Crystallization and cooling conditions for diogenite formation in the turbulent magma ocean of asteroid 4 Vesta

TL;DR

This study models the differentiation of asteroid 4 Vesta, focusing on magma ocean dynamics, crystal settling, and cooling, to explain diogenite formation and its mineral composition.

Contribution

It introduces a new differentiation model incorporating fluid dynamics, chemical equilibrium, and crystal separation, specifically analyzing the effects of crystal size and cooling conditions.

Findings

Large crystals (>1 cm) settle within ~20,000 years forming diogenite-like layers.
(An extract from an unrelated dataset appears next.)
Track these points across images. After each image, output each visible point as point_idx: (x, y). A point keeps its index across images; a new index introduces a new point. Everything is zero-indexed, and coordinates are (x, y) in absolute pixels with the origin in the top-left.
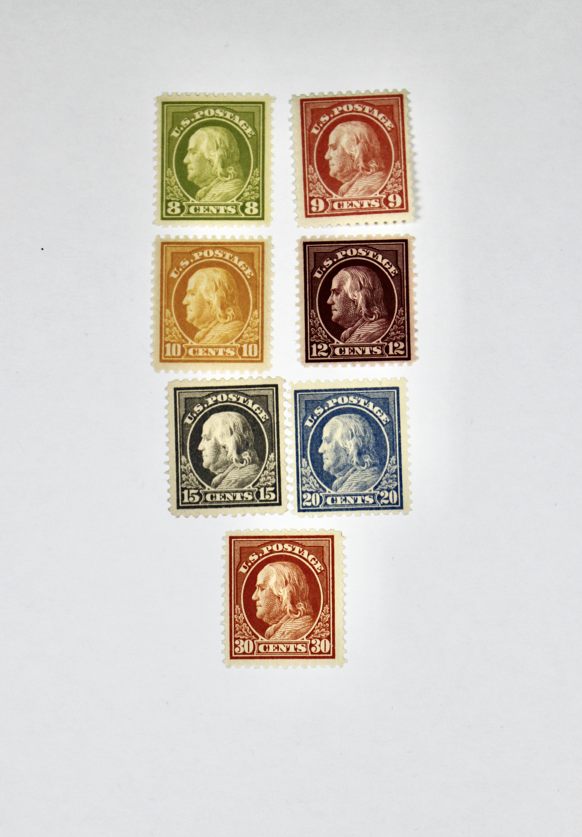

Smaller crystals create thinner cumulate layers.

Model results align with observed diogenite Mg# values.

Abstract

Despite its small size, the asteroid 4 Vesta has been completely differentiated to core and mantle. Its composition is similar to howardite--eucrite--diogenite (HED) meteorites of which the detailed petrology is known. Therefore, Vesta is a good target for understanding the differentiation of terrestrial planets. A new differentiation model for crust formation has been developed by taking magma ocean fluid dynamics, chemical equilibrium, the presence of $^{26}$Al, and cooling into consideration with a special focus on crystal separation. The role of crystal size, thickness of the conductive lid, and fO$_{2}$ are evaluated as parameters. The results show that large crystals of at least 1 cm settled and formed a kilometer-thick cumulate layer of orthopyroxene with Mg$\#$ of 0.70-0.90 in ~20 thousand years, which almost agrees with the Mg$\#$ of diogenites. Smaller grain sizes formed thinner layers.